Cumann Seandalaiochta agus Staire Phort Lairge

Saturday, February 19, 2022

Upcoming Lecture 25th February : Dr Edward Pollard on investigations of the Copper Coast’s eroding promontory forts

 Climate change and archaeology – 
investigations of the Copper Coast’s eroding promontory forts



Ireland's climate is changing with an increase in average annual rainfall, and intense storms and global sea level projected to increase resulting in increased coastal erosion and flooding causing damage to coastal archaeological sites. The EU-funded CHERISH Project is a cross-disciplinary team of specialists in Ireland and Wales developing field methodologies and toolkits to study climate change impacts on coastal cultural heritage. One of their study areas is Waterford’s Copper Coast, which has a rich heritage, including ogham stones, promontory forts, shipwrecks, and historic mining sites, at risk from coastal change.


The CHERISH Project has recently undertaken survey and excavation, using aerial archaeology, geophysics and coring, at some Waterford sites. Coastal promontory forts dating from the Iron Age to the early medieval period are frequently found along the Atlantic coast of Europe and the Irish Sea. Research into the forts is significant as they protrude into the sea making them an unmistakable part of the maritime landscape and of vital importance to passing seafarers for navigation. Conversely, their occupiers were able to observe the sea lanes, allowing them to monitor and to some extent control traffic, and to take defensive action if necessary. 

On the Copper Coast they are located close to important agricultural, mining and wildfowling resources. In this lecture Dr Pollard will present data gathered at four of the remaining 32 promontory forts found along the Copper Coast. Analysis is identifying historic storm and flood deposits, samples for dating, and X-ray fluorescence for chemical composition. Estimates of erosion of the cliffs since the construction of the promontory forts over 1500 years ago suggest a rate of erosion of at least 4cm/yr varying on the rock type, structural features and historic mining activity. Many portions of forts have already been lost to erosion with further damage expected to increase due to climate change.

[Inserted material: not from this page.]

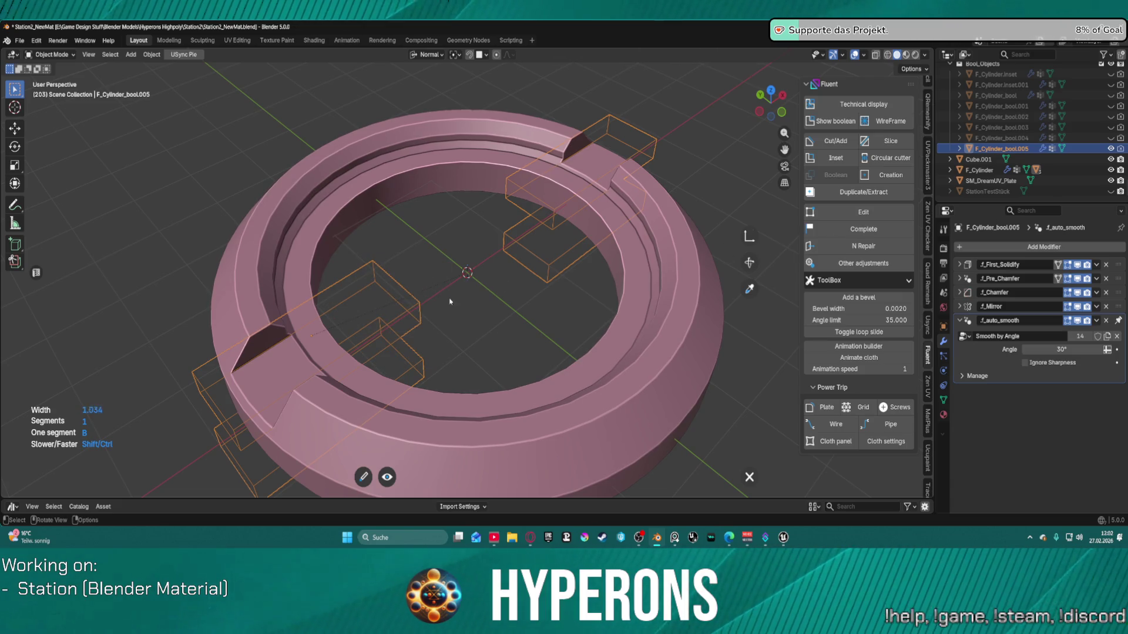
# Step: Adjust the chamfer width and confirm the chamfered cut
pyautogui.rightClick(466, 280)
pyautogui.click(552, 243)
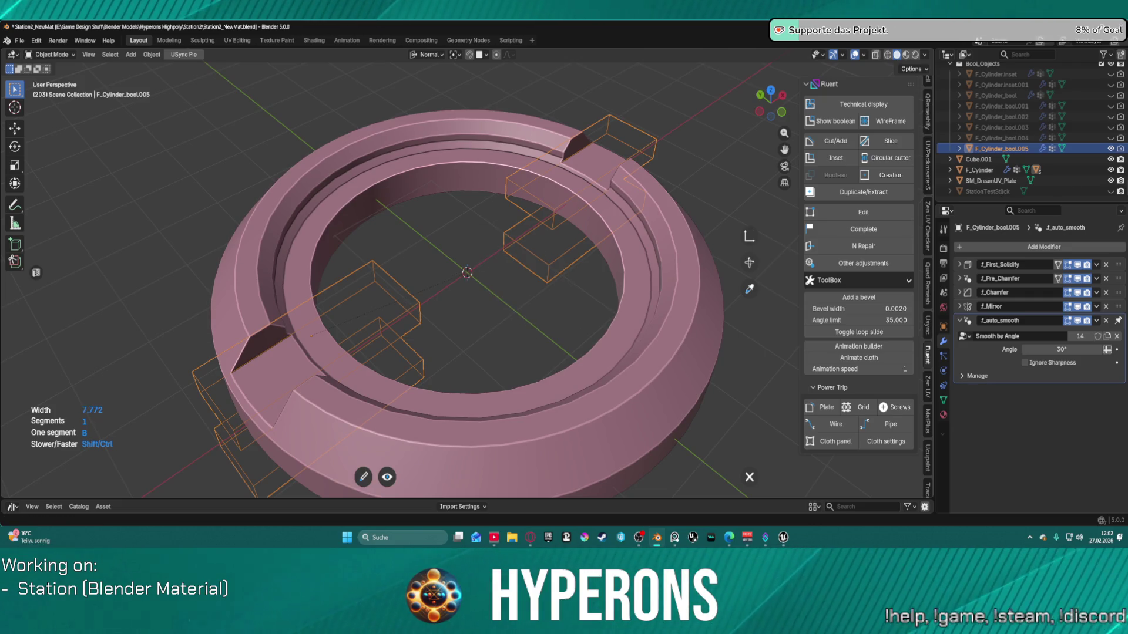
pyautogui.rightClick(718, 232)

Edward Pollard is an archaeological researcher on the CHERISH Project based at The Discovery Programme: Centre for Archaeology and Innovation Ireland in Dublin. The CHERISH Project is EU funded also involving the Geological Survey of Ireland, Royal Commission on the Ancient and Historical Monuments of Wales, and University of Aberystwyth. Edward studied archaeology and geology at the University of Bristol followed by maritime archaeology at the University of Ulster. This was followed by a PhD on the maritime cultural landscape of the Swahili coast concentrating the World Heritage Site of Kilwa Kisiwani and Bagamoyo in Tanzania. He has also worked commercially as an archaeologist in Western Australia, Ireland and Orkney, and on research projects with the Underwater Archaeology Unit on the Irish shipwreck inventory, University of Stirling soil analysis app, Institut Français d’Archaéologie Orientale on medieval Cairo, Oman Maritime Heritage Project at Qalhat, and with the British Institute in Eastern Africa he worked on medieval urbanisation on Pemba Island, Tanzania; development of the Buganda kingdom around Lake Victoria, Uganda; irrigation systems in the Rift Valley; and rockshelters in Laikipia, Kenya. Prior to working on the CHERISH Project he was Assistant Director of the British Institute in Eastern Africa in Nairobi supporting research around Subsaharan Africa. His interests are in geoarchaeology and the development of ports in the past for sea travel and access to raw materials. The CHERISH Project assists this with the ancient Irish Sea communication to study along with the CHERISH partners based in Wales, and the environmental effects of climate change on the archaeological sites of the coast.